Scenario 4: “She refuses to wear her lifejacket on the dock.”
This is where parenting must be firm. A fall into cold, deep water can become fatal in seconds. Practice wearing a lifejacket leading up to your trip and use these opportunities to educate your child on why it must be worn. Once you get to the dock, enforce your rules or, try another activity.
Firm Boundaries Keep Children Calm
Many parents assume that firm rules equals upset children when, in water safety, the opposite is true.
Children feel calmer when:
They know rules won’t change,
Adults appear confident,
Expectations stay consistent, and
They are not given too many choices.
Uncertainty fuels anxiety. Consistency fuels trust.
How to Be Firm Without Being Harsh
You can set boundaries without yelling, threatening, or punishing. Here’s what that looks like:
Use calm, clear, predictable phrases
“It’s okay to be upset. The rule stays the same or we can't swim.”

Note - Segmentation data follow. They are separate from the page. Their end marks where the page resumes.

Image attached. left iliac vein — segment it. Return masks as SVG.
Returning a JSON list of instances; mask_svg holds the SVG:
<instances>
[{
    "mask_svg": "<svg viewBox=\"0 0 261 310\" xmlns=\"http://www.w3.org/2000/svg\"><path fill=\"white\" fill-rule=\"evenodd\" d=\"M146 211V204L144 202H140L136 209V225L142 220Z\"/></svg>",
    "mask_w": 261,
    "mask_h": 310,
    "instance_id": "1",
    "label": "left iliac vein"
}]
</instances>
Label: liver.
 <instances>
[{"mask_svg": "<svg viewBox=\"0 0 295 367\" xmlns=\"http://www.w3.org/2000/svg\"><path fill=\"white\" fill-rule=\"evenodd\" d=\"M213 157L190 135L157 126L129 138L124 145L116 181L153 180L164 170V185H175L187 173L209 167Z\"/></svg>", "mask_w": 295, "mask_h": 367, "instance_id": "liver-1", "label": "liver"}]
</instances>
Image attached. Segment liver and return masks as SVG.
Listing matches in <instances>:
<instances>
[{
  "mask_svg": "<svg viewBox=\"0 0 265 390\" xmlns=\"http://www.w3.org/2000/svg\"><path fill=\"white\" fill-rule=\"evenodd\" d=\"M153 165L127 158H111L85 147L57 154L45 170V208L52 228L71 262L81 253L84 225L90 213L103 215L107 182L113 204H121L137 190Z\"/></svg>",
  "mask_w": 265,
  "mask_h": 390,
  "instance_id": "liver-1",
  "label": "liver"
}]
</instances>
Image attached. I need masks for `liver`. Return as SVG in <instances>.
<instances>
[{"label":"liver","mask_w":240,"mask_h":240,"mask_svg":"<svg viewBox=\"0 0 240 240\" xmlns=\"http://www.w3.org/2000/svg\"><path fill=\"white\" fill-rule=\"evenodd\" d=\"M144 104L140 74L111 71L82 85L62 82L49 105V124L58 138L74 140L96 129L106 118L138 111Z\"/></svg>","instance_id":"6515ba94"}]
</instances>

“I hear you. You still need your lifejacket or we can go do something else.”
“You are starting to get tired so, it’s time to take a break from the water. You can go back in after lunch.”
“We’re leaving because it’s getting unsafe. I know that’s disappointing, but we will come back another day.”
Follow through immediately
The minute you hesitate or waver, your child learns that rules are flexible.
Plan ahead
Tell children the rules before you arrive:
“We all wear our lifejacket on the dock.”
“Stay where I can see your face.”
“If I say out, it means out right away.”
Validate feelings, not behaviours
“I understand you’re frustrated” is not the same as “okay, just this once.”
Where Swim Lessons Support Firm Boundaries
One of the reasons families love Marlin Swim Academy is because we don’t just teach swimming. We teach water safety behaviour. We model:
Getting out when asked
Listening to safety instructions
Wearing proper equipment
Understanding boundaries
Respecting water
And our Water Safety (Clothing) Week reinforces real-world scenarios like:
Swimming with clothes on
Unexpected entries
Floating to conserve energy
Staying calm when caught off balance
These experiences help children understand that rules aren’t “mean”. They’re protective and part of the process. They learn to expect that and, soon, those expectations become habits they instill in others. A very proud moment for parents and instructors!
There is no better feeling than having an older sibling say to a younger sibling, as they are approaching the water unattended, that they "need to wait for Miss. Kelly". This is the moment I know that what I am doing is working.
Conclusion: You Are Not Being Too Strict. You Are Being Safe
Parenting today comes with immense pressure to be patient, gentle, communicative, emotionally attuned, and endlessly flexible. But flexibility has limits, and water safety is one of them.
You are not stifling independence. You are keeping your child alive.
If you’d like support building your child’s safety skills, confidence, and respect for boundaries, reach out to your local swim school because, when it comes to water safety, we don’t negotiate...and neither should you.